Nobody wants to say it because they are attractive and come from paradise.
I’ve been going to HI for about 10 years (on average 4 times a year) and they simply are backward ass rednecks.
I finally saw it when some locals put words to my confused face.
On the flip side of that observation, I can’t blame them. Main-landers look pretty stupid when where there. If you step back and look at vacationers faces, they seem like they don’t have a brain in their head.
Dave Phillips
July 13, 2015 @ 8:04 am
What about “Da Kine”? That word can mean anything.
Gee Why
July 13, 2015 @ 10:11 am
Dave, Da Kine is defined in Part 2.
JES7_
September 10, 2015 @ 3:53 pm
This was a retarded article. We don’t use most of these phrases (or “slang”). Nice generalizations though!
P.S. We don’t go around saying “shaka.”
Gee Why
October 6, 2015 @ 3:55 pm
Good point. Mainly was for those coming to Hawaii to understand some (of the many) terms our local culture provides. Ha, true, we give the shaka, not say it, but at least, visitors know the name of that gesture.
Brian McMurty
August 19, 2016 @ 4:08 am
There is no culture in Hawaii. It’s a prime welfare state. Most locals are lazy and very racist. The people and the culture sucks! There is a huge difference between laid back and just LAZY! I lived there for 4 years as a teenager. I was involved in more than 30 altercations with local cowards. Samoans, filipino – the people are pathetic LOSERS!
Kalani Dapitan
August 20, 2016 @ 9:46 am
I see you have then, earned the right to be called a haole. With such a hate for people you were obviously taught to fear, look down on, and think so little of…. no wonder you are the way you are.
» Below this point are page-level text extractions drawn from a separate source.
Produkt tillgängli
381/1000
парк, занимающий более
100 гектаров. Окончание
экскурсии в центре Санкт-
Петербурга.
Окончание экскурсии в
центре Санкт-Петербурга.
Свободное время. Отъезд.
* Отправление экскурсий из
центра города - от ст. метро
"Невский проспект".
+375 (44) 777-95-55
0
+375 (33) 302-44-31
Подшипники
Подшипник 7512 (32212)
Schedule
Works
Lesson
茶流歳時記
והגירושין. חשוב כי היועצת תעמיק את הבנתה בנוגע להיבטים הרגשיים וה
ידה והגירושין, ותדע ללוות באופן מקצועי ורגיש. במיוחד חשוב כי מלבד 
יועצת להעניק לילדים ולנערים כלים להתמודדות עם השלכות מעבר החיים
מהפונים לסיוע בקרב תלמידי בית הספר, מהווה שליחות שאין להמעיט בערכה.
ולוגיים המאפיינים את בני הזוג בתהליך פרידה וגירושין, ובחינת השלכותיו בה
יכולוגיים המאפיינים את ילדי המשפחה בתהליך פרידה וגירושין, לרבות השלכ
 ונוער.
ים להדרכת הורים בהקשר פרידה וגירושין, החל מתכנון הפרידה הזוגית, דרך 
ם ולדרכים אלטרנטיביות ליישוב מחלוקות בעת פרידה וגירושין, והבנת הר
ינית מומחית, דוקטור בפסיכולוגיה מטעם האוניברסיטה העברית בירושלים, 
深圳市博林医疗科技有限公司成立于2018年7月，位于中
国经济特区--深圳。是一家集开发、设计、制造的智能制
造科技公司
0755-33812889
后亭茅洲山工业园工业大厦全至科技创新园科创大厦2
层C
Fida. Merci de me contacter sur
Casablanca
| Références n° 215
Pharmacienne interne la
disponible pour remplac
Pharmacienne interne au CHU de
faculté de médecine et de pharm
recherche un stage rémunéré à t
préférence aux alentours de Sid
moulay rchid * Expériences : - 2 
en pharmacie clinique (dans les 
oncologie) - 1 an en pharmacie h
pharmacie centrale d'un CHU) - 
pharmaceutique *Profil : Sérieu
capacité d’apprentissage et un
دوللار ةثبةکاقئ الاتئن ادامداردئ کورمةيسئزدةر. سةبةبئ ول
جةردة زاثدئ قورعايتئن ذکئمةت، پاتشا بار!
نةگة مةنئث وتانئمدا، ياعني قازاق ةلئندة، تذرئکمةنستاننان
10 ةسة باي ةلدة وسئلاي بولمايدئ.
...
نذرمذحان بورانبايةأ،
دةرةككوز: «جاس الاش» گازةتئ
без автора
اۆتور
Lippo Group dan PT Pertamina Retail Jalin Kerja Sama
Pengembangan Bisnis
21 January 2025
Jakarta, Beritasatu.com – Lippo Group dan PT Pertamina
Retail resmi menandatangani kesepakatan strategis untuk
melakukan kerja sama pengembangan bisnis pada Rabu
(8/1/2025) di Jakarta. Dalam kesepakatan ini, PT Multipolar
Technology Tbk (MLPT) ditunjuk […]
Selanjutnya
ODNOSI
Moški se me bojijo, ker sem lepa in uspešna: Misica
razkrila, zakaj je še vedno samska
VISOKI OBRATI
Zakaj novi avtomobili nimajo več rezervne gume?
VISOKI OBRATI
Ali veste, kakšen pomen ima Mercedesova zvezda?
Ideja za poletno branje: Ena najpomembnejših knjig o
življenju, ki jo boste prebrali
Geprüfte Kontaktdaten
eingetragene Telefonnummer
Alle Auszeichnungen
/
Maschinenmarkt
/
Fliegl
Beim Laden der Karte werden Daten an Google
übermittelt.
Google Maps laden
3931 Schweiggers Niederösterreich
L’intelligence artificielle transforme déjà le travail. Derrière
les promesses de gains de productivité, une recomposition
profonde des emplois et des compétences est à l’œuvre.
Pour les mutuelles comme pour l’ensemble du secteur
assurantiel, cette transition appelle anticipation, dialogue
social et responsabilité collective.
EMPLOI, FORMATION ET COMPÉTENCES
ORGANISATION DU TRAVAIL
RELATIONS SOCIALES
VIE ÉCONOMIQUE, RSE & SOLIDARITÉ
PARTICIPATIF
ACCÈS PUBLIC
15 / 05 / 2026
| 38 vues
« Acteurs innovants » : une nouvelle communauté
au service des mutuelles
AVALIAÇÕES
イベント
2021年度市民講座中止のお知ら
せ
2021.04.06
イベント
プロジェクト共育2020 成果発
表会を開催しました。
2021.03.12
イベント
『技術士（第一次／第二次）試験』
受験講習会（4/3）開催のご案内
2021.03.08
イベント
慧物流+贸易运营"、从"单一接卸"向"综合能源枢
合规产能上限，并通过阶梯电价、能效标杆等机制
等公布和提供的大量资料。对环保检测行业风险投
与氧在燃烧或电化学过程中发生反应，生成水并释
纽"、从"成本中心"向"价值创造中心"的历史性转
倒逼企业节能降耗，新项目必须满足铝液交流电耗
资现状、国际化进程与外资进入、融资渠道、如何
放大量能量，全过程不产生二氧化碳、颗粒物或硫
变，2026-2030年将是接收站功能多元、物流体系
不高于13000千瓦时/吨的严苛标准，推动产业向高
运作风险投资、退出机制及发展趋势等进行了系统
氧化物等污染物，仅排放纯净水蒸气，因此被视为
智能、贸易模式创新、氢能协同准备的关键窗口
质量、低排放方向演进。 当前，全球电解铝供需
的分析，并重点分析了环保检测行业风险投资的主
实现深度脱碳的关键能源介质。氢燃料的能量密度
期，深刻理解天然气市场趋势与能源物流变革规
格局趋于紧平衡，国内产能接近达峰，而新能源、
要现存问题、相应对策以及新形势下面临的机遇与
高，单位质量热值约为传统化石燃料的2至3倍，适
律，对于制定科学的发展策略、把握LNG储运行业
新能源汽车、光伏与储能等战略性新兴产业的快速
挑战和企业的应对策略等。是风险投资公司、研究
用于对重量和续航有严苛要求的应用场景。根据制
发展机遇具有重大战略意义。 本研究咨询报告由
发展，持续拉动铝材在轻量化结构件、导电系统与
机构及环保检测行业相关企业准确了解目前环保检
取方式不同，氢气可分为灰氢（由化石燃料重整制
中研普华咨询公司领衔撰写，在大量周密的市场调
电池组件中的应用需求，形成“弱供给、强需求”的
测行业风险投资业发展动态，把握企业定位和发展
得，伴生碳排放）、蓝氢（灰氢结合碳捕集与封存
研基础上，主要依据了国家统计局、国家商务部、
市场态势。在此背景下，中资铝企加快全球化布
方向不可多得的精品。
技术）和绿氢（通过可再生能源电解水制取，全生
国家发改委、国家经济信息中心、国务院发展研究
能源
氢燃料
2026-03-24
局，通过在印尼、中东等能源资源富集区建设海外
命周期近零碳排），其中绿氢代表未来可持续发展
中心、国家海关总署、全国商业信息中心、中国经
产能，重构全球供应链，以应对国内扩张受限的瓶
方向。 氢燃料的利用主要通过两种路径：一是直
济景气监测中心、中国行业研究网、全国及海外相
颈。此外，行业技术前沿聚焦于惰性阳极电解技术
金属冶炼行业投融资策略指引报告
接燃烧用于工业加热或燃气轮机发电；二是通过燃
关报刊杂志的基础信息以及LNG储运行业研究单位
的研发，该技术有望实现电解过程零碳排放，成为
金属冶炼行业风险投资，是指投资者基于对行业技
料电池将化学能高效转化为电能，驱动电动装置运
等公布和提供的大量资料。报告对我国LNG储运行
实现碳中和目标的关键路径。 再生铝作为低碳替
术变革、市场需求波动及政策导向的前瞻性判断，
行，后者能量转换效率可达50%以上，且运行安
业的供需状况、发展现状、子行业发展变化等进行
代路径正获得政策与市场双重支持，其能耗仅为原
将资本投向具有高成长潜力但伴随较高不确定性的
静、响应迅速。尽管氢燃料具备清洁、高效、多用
No culture here? The culture here is love and acceptance, it’s one of respect for others and of your self. To say all are the same is to show your closed mindedness toward you self and the only one your putting down is your self.
Hipolito123
October 6, 2015 @ 6:44 pm
I remember the hand signal meaning “hang loose” in the days of Bu La’Ia when I lived there.
Stafford Sanpei
October 30, 2015 @ 4:51 am
wat is da correct spelling fo “huki pau” or “hu’uki pau ” ?
red_slider
December 7, 2015 @ 6:52 pm
might this clear up the whole ‘haole’ thing> — ‘haole’ means whatever the expression on the face of the person using it says it means. Go by that and you no go wrong.
Jimmy Thomson
January 4, 2016 @ 1:32 pm
a question i have is what is ..am sure will spell wrong.. “kavicka”?
Gee Why
January 4, 2016 @ 2:33 pm
I think you mean Kawika. Essentially, that’s the name “David” in Hawaiian.
Brian McMurty
August 19, 2016 @ 4:01 am
Hawaii is probably the MOST racist state in the US! It has far too few reported hate crimes for its population because they explain them as road rage or something else. If white people knew how hated they were Hawaii would not be a tourist destination.
SMH@WORLD
March 8, 2017 @ 9:10 pm
hawaiians are lazy trash bags. only people worth anything here are tourists, military, and japanese.
vikingphysicist
April 17, 2017 @ 11:21 am
Haole means foreign. It is a misconception to spell that it is meant to be spent Ha’ole, which would mean without breath. Nowadays most people in Hawaii think it means white but I still know plenty of Hawaiians who differentiate between haole people with a mainland lifestyle and local white people.
Todd Wheeler
April 28, 2017 @ 1:31 am
haole means without a soul
john
May 23, 2017 @ 7:44 am
Born 1957 and rises on Ohau…. haole was never used in respect because the foreigner never gave us respect ,didn’t understand the real effect till i moved to Brazil where they call all foreigners including Hawaiians gringos. It has a bad effect on me but not on the other foreigners….. still the truth they have no respect i don’t care what south Americans say.